Problem to work on — Whenever a line in the data holds the string "Profile", copy that line.

Collected data entries
□ □ □

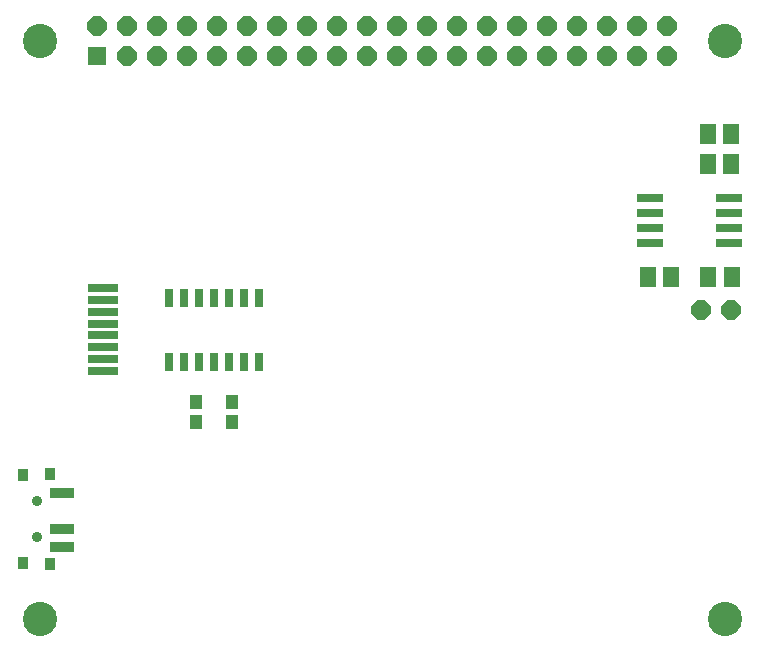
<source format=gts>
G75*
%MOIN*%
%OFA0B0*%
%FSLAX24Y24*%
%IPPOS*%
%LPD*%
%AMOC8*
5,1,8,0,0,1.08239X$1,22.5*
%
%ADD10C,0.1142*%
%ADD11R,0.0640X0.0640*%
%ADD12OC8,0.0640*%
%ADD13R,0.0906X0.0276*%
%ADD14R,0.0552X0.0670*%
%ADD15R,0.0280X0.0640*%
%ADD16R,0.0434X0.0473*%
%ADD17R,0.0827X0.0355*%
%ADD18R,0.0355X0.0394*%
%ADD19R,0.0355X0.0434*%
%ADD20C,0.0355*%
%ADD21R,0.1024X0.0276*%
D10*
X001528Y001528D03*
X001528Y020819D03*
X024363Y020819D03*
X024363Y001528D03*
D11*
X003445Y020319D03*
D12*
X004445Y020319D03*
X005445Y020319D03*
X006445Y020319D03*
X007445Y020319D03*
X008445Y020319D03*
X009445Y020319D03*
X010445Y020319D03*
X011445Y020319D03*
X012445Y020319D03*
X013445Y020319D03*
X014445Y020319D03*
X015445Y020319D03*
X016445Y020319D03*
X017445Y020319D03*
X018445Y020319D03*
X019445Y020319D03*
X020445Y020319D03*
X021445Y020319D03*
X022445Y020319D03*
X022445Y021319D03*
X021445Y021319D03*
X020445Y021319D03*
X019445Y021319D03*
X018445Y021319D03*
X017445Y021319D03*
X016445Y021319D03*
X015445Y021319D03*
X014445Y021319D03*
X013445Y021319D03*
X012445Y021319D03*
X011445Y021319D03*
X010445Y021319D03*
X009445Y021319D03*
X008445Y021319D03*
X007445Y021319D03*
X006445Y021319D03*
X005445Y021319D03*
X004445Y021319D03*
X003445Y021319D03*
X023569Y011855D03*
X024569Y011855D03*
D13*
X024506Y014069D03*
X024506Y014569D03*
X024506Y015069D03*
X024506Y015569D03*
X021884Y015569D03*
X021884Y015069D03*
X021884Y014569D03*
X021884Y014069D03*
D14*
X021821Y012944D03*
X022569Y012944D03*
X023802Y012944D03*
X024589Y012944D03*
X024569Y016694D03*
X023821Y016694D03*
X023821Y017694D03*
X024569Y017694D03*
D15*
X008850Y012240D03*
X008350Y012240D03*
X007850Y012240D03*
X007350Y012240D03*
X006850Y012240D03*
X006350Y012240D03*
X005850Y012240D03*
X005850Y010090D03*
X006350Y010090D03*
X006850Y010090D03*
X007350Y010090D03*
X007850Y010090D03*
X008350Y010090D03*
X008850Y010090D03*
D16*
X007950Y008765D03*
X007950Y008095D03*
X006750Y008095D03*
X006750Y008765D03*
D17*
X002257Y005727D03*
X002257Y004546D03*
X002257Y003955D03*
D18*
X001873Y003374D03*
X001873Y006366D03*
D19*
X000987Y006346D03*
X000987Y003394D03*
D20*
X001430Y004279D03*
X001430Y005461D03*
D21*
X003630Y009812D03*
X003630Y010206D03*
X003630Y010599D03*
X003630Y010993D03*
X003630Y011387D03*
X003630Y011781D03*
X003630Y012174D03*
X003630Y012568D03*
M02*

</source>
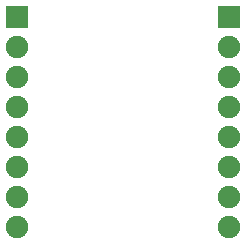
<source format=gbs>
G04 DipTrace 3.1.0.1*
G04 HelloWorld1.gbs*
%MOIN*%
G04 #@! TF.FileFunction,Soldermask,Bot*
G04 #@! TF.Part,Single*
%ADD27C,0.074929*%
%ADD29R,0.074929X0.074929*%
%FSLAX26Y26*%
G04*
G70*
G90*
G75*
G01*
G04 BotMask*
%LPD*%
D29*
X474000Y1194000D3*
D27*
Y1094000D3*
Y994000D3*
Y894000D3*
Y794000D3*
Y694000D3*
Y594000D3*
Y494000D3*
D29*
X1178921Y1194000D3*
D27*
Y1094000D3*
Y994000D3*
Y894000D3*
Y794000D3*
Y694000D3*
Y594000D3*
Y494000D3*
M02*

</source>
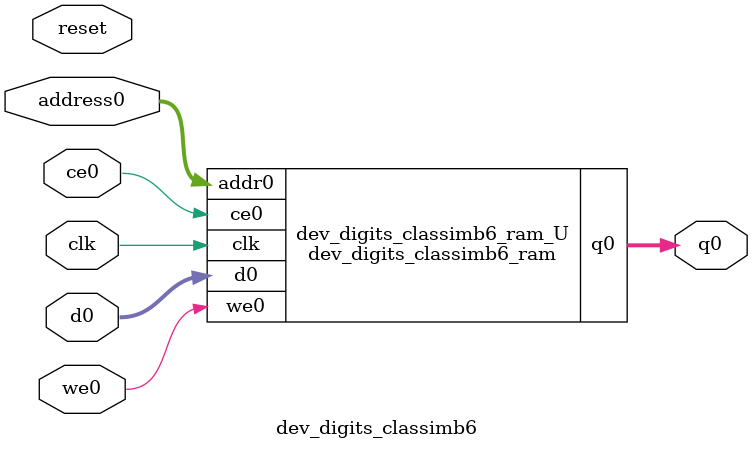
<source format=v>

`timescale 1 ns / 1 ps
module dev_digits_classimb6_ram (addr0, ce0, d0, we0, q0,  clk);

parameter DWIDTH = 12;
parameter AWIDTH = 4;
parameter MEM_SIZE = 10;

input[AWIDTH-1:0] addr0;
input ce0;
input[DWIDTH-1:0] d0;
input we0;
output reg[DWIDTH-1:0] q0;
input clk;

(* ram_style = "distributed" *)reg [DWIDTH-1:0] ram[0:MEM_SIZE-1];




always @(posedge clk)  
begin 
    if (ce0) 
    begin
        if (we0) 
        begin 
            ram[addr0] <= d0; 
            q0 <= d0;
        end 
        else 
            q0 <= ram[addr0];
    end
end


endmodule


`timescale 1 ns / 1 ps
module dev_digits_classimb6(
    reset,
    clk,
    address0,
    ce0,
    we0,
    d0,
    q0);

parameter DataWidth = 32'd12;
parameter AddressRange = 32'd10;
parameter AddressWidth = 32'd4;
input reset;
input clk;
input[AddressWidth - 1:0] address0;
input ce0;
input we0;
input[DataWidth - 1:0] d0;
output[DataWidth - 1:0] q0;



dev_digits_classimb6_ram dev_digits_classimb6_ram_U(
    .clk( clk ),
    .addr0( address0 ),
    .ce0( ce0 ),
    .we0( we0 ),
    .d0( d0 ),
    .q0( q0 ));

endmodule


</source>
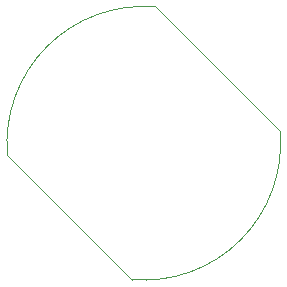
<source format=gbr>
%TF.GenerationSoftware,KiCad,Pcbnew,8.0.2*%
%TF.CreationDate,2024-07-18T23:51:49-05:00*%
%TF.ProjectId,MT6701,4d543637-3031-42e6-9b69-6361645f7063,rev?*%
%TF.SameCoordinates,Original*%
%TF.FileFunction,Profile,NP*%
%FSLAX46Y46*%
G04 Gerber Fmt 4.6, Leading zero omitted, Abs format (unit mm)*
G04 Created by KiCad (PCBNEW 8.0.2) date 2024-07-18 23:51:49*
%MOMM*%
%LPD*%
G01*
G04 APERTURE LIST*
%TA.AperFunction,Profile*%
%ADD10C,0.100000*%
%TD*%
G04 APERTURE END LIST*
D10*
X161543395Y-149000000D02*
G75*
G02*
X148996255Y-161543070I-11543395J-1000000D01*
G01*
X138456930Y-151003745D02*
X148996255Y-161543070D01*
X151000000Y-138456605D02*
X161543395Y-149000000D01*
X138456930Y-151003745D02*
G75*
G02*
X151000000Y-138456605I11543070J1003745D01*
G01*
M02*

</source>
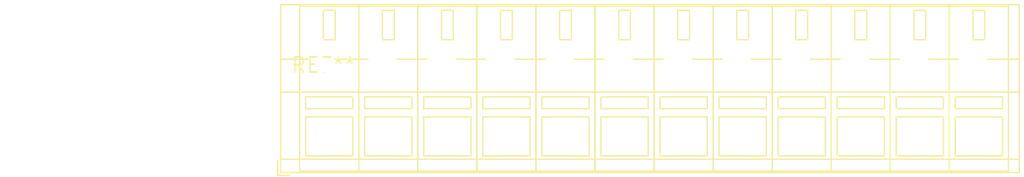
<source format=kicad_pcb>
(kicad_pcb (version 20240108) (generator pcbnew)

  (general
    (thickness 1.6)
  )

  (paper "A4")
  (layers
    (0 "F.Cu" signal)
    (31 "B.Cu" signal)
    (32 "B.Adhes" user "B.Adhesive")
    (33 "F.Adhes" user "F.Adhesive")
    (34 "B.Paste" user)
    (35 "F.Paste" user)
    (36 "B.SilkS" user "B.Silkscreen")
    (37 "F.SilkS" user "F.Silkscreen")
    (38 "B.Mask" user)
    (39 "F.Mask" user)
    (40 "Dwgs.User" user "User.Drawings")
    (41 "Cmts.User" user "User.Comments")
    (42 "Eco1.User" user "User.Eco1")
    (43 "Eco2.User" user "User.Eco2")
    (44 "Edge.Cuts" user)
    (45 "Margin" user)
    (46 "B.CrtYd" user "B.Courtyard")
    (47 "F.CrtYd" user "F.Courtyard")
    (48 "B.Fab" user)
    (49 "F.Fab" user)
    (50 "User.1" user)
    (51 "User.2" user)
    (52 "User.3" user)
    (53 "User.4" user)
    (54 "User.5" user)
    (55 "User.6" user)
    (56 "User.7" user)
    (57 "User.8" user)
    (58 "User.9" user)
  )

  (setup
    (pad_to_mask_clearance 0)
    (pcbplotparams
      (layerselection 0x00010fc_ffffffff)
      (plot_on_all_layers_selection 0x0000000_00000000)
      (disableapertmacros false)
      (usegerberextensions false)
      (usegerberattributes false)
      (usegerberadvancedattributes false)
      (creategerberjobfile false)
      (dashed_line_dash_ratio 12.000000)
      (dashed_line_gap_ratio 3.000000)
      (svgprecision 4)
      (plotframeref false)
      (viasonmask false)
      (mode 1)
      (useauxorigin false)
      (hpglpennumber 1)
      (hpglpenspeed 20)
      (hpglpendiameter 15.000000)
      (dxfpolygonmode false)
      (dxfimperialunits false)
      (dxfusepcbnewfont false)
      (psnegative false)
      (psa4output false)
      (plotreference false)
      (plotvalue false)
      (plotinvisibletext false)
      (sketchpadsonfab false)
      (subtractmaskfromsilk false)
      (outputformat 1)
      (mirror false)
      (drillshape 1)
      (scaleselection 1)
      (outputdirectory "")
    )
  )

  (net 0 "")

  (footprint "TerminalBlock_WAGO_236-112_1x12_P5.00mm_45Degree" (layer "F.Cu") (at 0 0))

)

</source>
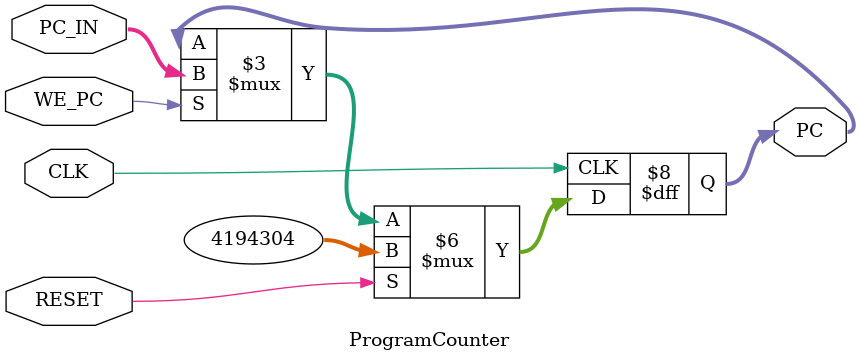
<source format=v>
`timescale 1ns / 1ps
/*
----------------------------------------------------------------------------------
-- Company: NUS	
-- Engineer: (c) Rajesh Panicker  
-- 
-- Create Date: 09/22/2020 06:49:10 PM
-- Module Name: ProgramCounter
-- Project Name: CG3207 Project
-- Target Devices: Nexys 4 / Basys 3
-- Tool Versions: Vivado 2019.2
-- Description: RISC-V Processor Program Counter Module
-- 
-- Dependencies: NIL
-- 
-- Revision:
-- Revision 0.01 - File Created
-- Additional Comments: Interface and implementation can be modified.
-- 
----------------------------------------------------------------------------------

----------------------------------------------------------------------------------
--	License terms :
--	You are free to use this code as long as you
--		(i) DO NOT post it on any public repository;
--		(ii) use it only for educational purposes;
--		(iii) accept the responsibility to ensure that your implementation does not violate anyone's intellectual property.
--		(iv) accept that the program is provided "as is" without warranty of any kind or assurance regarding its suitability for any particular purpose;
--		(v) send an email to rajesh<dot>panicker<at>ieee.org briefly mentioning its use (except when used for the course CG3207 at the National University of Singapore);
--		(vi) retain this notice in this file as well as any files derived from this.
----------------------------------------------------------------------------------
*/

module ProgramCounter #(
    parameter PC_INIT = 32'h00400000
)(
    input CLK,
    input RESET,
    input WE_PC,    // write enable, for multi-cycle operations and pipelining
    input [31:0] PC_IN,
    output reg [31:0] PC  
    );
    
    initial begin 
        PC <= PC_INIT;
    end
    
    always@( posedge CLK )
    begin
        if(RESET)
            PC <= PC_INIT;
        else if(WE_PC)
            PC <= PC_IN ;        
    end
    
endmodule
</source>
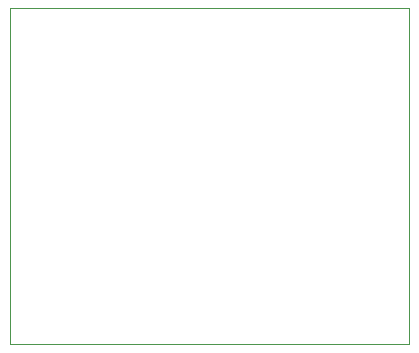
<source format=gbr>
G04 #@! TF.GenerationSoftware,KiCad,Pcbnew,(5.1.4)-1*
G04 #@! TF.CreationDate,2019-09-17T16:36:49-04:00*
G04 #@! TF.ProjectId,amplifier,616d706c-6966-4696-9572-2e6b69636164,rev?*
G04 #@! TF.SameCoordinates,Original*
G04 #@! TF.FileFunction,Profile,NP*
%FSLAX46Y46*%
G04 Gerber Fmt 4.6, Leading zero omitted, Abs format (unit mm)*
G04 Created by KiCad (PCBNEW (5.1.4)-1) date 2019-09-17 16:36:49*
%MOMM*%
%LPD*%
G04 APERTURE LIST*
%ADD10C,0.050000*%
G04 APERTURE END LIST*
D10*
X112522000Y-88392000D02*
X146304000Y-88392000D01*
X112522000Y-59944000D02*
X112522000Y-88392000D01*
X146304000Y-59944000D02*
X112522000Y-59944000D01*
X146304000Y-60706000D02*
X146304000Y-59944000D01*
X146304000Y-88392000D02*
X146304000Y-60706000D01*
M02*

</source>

□ □ □

Result of the exercise —
%TF.FileFunction,Profile,NP*%
%TA.AperFunction,Profile*%
G04 #@! TF.FileFunction,Profile,NP*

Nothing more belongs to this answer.